Chronic pain is an intensely difficult for people to understand if they’ve never been through it first hand. And sometimes, even when you’re the one living with it every day, it’s still hard to understand.
The last few months, I’ve had pain that has just gotten worse and worse with very little relief. When you’re in excruciating pain every day, your brain chemistry changes and your personality changes. There are good days and there are bad days. Some days, I can go to the gym and lift heavy weights and ride my bike. Other days, I can barely get out of bed because the pain is so bad.
But with chronic pain comes a never-ending cycle of coping. This cycle is pretty similar to the stages of grief, but it’s not something you just go through once, it’s a continuous method of coping.
After diagnosis, there’s the initial grief…as anyone would grieve after receiving any life altering news. How did this happen? Did I do something to cause this? Will life be like this forever? Will the pain ever go away? How much longer will I be able to keep working? How will this effect my ability to be a mom as I age?
Getting a diagnosis hit me like a ton of bricks. My whole life, I had always felt like something was wrong, but when I got the diagnosis of Ehlers-Danlos Syndrome, it was like I had punched in stomach. I wasn’t ready for it. I wasn’t prepared to hear the words “daily pain” and “no cure”. After the diagnosis, there’s an initial grieving process that we must go though. I had to grieve the loss of the life that I had dreamed of for myself. I had to accept that this would be my life, for the rest of my life.
But there’s a whole other coping process going on as well. When the pain never ends, neither does the cycle of grieving. Once I grieved through the initial shock of the diagnosis, I picked myself and carried on with my life.
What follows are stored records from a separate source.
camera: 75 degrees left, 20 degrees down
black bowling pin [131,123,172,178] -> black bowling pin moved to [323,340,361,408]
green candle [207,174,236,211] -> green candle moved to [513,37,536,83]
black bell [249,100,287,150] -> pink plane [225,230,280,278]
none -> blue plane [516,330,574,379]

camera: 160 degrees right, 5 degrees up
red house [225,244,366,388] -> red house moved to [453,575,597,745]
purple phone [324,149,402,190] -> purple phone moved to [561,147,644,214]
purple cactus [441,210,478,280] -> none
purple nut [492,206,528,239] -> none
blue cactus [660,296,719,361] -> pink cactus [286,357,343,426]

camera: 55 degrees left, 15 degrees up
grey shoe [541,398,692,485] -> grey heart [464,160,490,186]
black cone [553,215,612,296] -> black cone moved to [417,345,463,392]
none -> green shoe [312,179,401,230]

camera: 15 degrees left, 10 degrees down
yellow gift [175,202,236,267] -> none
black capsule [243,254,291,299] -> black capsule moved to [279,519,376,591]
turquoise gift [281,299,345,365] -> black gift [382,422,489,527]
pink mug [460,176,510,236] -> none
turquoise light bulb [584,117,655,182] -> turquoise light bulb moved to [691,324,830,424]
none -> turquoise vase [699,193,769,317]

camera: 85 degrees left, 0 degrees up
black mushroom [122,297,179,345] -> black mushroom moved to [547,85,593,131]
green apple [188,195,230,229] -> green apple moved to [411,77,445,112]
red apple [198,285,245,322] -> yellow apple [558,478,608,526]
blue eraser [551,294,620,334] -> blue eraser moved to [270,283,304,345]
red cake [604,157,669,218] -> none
But the thing is, there’s only so long that a person can stay strong for.
When it comes to chronic pain, sometimes it just breaks you. You can handle the pain and the other symptoms over and over, every day. You push through and enjoy your life. Until you just can’t take it anymore. You break down. You have to cry and let it out. The pain just builds up so much and you break. Your spirit gives in and it can’t endure anymore suffering and you panic at the thought of, “will I feel like this forever?”
One of the most terrifying feelings I’ve ever experienced is the fear of not knowing if the intensity of pain I was feeling at that exact moment would ever cease.
The fear then leads way to anger. Anger that I have to deal with this. Anger that there’s nothing I can do to make it go away. Anger that doctor’s don’t listen. Anger that there are medications and therapies out there that would help me, but I’m not allowed access to them because of the way our laws are set up. Anger that the people who make the laws have never actually had to deal with severe chronic pain.
Now, when I reach this point I’m the cycle, I’ve learned that I have to let myself feel the emotions. I have to remind myself that this is NOT permanent and I have to ride it out. If let myself forget, even for a moment, that “this too shall pass” (it may pass like a kidney stone, but it’ll pass), I get caught in a spiral of inconsolable grief and the desperation will consume me. And once I go down that rabbit hole, it’s much harder to claw my way back out.
There have been times that I’ve tried to just stuff my emotional response to the pain. If I pretend it’s not there, maybe it will go away. But let me explain why that doesn’t work…when I ignore it, it builds up inside of me. My anxiety spikes and (in the moment) it’s hard for me to figure out why. If I try to push through when my body is, very obviously, telling me to rest, I will end up deeper into that spiral of inconsolable grief.
Once you find the right doctor and you’re able to find the right treatments and therapies, you’re able to process much quicker to the ‘hope’ stage. This part of the cycle is tricky though because, sometimes, it could take weeks or months to find something that helps relieve the pain. Sometimes, you encounter doctors who are just plain unwilling to help.
The best doctors are the ones who take the time to listen and respect what you have to say. They’re the ones who understand that they don’t know what it’s like to live inside the torture chamber that is your body. Those doctors are the ones who give you hope.
And once you reach the hopeful part of the cycle, you don’t know how long it will last. Because, remember, you can only be strong and “just deal with it” for so long until the cycle starts all over again.
Chronic illnesses are unpredictable. You never know when a flare is going to strike or how hard it is going to hit you. But you have to be prepared, at all times, for your body to break out a sudden and powerful assault against itself. And sometimes that fear can be more crippling than anything. There’s a fine line (a VERY fine line) between listening to your body and resting and taking it easy versus proclaiming that you will not allow this illness to control your life.
If you’ve been fortunate enough to never feel the agony and despair that is chronic pain, count yourself incredibly lucky. But take a moment to imagine…imagine the pain you felt last time you were in a car accident or had the flu, now imagine feeling that pain all day, every day, for the rest of your life. That doesn’t sound very encouraging, does it?
You may be in more pain than you ever thought humanly possible, but you’re also a lot stronger than you’ll ever realize.
Happy New Year, fellow spoonies. May this new year bring you rest and comfort and relief.